Поймать такси для размахивающего красненькой десяткой моряка было делом одной минуты.
- Куда ехать? - спросил деликатный водитель в очках, больше похожий на литературоведа (каким он действительно был каких-нибудь два года назад), чем на шофера лихача, ритмичная зашибающего деньгу.
- Улица… - улица Николай запнулся и вдруг с ужасом понял, что название улицы, на которой он жил до того как ушел в загранку, позабыто всерьёз и надолго, если не навсегда.
- Гони прямо старик - приказал он. И широко по-купечески раскинувшись на сиденье, отечески обнял шофера за робкие интеллигентные плечи. Потому что если человек интеллигентен, то это проходит не скоро.
- А в самом деле, интересно где я живу - подумал Николай, умиленно разглядывая промелькнувшие мимо родные серые дома. Где?
- То ,что Николай жил в этом городе, он помнил точно. Но на какой улице? Кажется на третьей Красносельской. Или на второй Ямской. Но скорее всего на приятельской. Точно приятельская 7. А может 21? Во всяком случае квартира у Николая была отдельная со всеми удобствами кроме цветного телевизора и туалета. Но сколько в ней было комнат? Одна или все две? Кажется всё-таки две. И окна во двор В вишневый сад. Или даже на трамвайную линию. А этаж? Какой у меня этаж? Третий? Или четырнадцатый? Хорошо, пусть даже и девятый конце концов. Это не важно. Главное что его ждала жена Зойка. Или Варварка? Точно: Варька-блондинка. Или бери выше: брюнетка Простите а кто же такая Лидочка? Все эти женщины - и Николай помнил точно - в разное время были его женами. Но в какой последовательности? От одной из них (это Николай помнил точно) у него родился пацан. Васюк. Первенец. Но от какой матери? от Лидухи? Или может от Оленьки? А может и не сын вовсе может дочка у него родилась. От кого-то однй из трех. Прозерпина. Сколько ей сейчас? Посчитаем. Сколько лет не был дома? Восемь? Или один? надо прибавить в уме. Стало быть сейчас ей должно быть 6 лет 8 месяцев. А может быть двадцать три, Поди я уже Дедушка. В таком случае надо по этому поводу не забыть выпить.
Неожиданно Николай увидел свою парадную.
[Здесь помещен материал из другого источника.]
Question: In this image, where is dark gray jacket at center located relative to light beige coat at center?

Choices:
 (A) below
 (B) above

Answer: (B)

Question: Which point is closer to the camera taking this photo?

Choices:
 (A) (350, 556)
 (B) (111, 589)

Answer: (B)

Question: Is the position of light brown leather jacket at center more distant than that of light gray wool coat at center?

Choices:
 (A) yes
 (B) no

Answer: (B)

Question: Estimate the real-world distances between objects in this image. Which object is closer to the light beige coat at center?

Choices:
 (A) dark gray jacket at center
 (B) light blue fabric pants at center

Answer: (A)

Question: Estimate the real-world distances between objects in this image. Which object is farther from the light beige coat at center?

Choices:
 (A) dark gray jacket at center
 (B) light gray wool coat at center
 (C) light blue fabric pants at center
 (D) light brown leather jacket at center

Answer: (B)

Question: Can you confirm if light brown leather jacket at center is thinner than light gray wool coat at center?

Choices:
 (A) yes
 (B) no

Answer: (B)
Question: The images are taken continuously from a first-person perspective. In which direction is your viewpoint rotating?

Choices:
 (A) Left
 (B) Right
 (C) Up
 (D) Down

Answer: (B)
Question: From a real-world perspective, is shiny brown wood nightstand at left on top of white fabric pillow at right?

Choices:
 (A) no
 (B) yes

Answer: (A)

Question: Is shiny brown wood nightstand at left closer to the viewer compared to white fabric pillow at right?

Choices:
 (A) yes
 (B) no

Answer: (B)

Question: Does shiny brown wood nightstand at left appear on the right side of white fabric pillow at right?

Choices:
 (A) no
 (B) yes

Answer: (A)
Такси уже проехало было ее, но Николай повернулся и вновь увидел родную, знакомую, но стремительно удалившуюся от него дверь. Которую он отличил бы среди тысяч и миллионов дверей.так чтоб оставь его среди леса дверей, он походил среди них час-другой-третий, а потом бы остановился возле этой и сказал бы ласково: Здравствуй, голубушка ты моя!
-Тпру, начальник - приказал Николай и не прощаясь вышел из машины на свежий воздух. Дверь и в самом деле была та самая, но улица улица явно другая. Чужая до омерзения. Оставалось предположить одно из двух: либо какой-то мошенник умыкнул дверь, либо вокруг его двери построили новую улицу. Но раздумывать было некогда. Николай уверенно поднялся на четвёртый этаж и позвонил в квартиру номер 37. Причём из 14 звонков он без колебаний выбрал именно этот: круглый и с кнопочкой.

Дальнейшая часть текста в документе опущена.